Figure 1 is a schematic diagram of an automatic processor, and Figure 2 is a schematic diagram of an automatic processor. Figure J6 is a schematic configuration diagram showing an embodiment of the present invention. In the drawings, reference numeral 1 is an evaporation pot, 2 is a heating means, 11 is a condensing means, 19 is a reservoir tank, 24 is a waste liquid supply tank, 70 is a supply pipe, 1 is a circulation system, 72 is a pump, 73 is an ultrasonic wave The transmitter 74 is a vibrator. Figure 1 Procedural amendment sound March 7, 1988 1 Indication of the case Patent application No. 276413 of 1988 2 Name of the invention Processing device for photographic processing waste liquid 3 Person making the amendment Relationship to the case Patent applicant address Tokyo 1-26-2 Nishi-Shinjuku, Shinjuku-ku Name (1)
27) Konica Co., Ltd. (as of December 11, 1988 6. Subject of amendment: "Detailed description of the invention" in the specification)
Column 7 Contents of the amendment As shown in the attached sheet: (1) "Can do" on page 4, line 19 of the specification is corrected to "can do". (2) In the third line of page 10 of the same book, "metsuru" is corrected to "metsukiru". (3) In the same book, page 13, line 4, ``combined'' is corrected to ``combined''. (4) In the same book, page 17, line 14, "do" is corrected to "do". (5) In the same book, page 18, line 16, ``to be done'' is corrected to ``to be done''. (6) In the same book, page 18, line 17, ``to be done'' is corrected to ``to be done''. (7) “Bottom” in page 19, line 16 of the same book was changed to “bottom 1bJ
I am corrected. (8) In the same book, page 21, line 9, "from here" is corrected to "from here." (9) In the same book *page zt, lines 15 and 16, "without limitation," is corrected to "without limitation." (10) "Bubbling" on page 24, line 18 of the same book is corrected to "bubbling." (11) "r ball pal 3" on page 25, line 14 of the same book.
Ball valve 3" is corrected. (12) "Magnesium" in the third line of page 30 of the same book is corrected to "magnesium." (13) In the same book, page 31, line 20, “(60% aqueous solution”) is corrected to “(60% aqueous solution)”. (14) In the same book, page N32, line 9, “did” is corrected to “did”. (15) In the first line of page N33 of the same book, ``I went'' is corrected to ``I did it.'' (16) In the third line of page 34 of the same book, ``r-method did'' is corrected to ``r-method.'' (17) "2-Methyl-4-isothiazolin-3-one" on page 36, line 10 of the same book was replaced with "2-methyl-4-isothiazolin-3-one 0.01
Correct it as gJ. (18) "Ethylene glycol" on page 36, line 11 of the same book is corrected to "ethylene glycol 2.

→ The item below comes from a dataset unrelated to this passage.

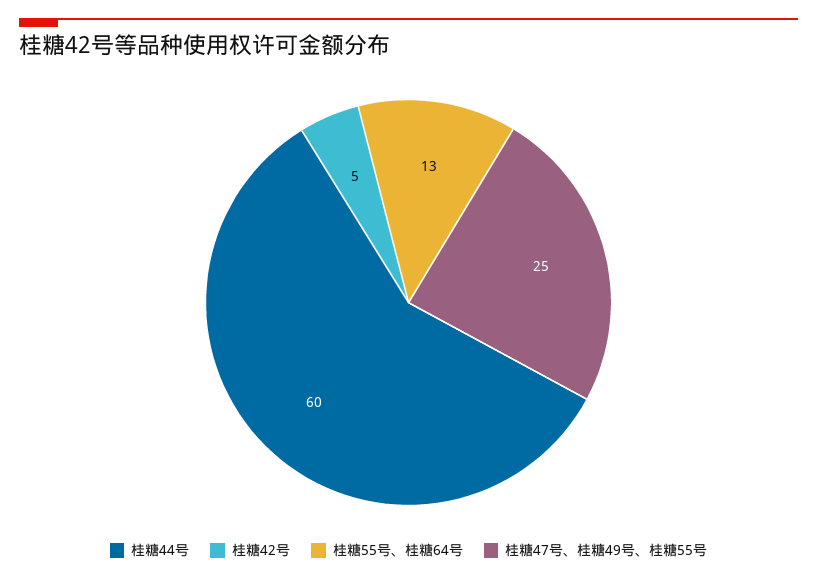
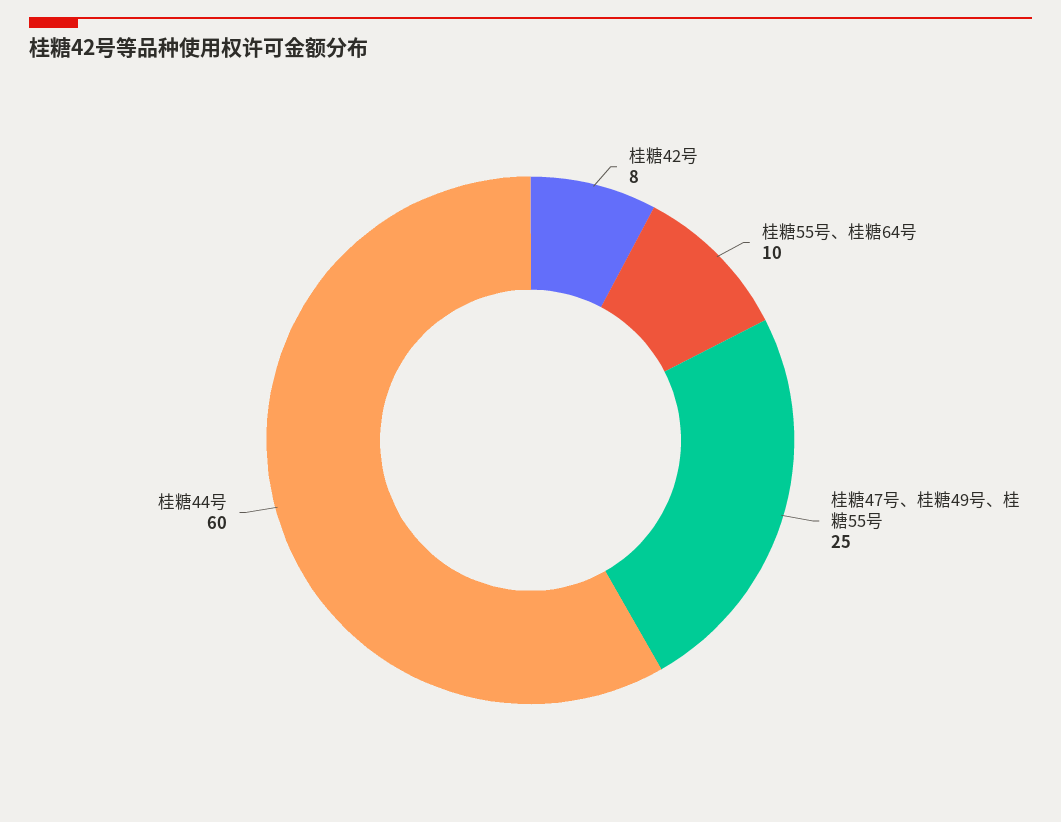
桂糖42号: 5 -> 8
桂糖55号、桂糖64号: 13 -> 10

0.03 mole”. (20) “Formalin (37%
(aqueous solution)" should be corrected to "formalin (37% aqueous solution) 3 mλ." (21) In the same book, page 36, line 18, "Konidax (manufactured by Konica Corporation)" is corrected to "Konidax (manufactured by Konica Corporation) 7mp". that's all

Claims (5)

[Claims] (1) In a processing device for photographic processing waste liquid stored in an evaporating means, which is heated by a heating means to evaporate and concentrate the photographic processing waste liquid, the waste liquid is generated on the surface of the heating means and/or the evaporating means that comes into contact with the photographic processing waste liquid. 1. A processing device for photographic processing waste liquid, characterized in that it is equipped with a separation means for promoting separation of vapor bubbles. (2) The photographic processing waste liquid processing apparatus according to claim 1, wherein the removing means is configured to supply and stir gas into the photographic processing waste liquid in the evaporating means. (3) The photographic processing waste liquid processing apparatus according to claim 1, wherein the removing means is configured to forcibly circulate and stir the photographic processing waste liquid within the evaporating means. (4) The photographic processing waste liquid processing apparatus according to claim 1, wherein the detachment means is configured to apply vibration to the heating means within the evaporation means. (5) The photographic processing waste liquid processing apparatus according to claim 1, wherein the removing means is configured to vibrate the photographic processing waste liquid in the evaporating means with ultrasonic waves.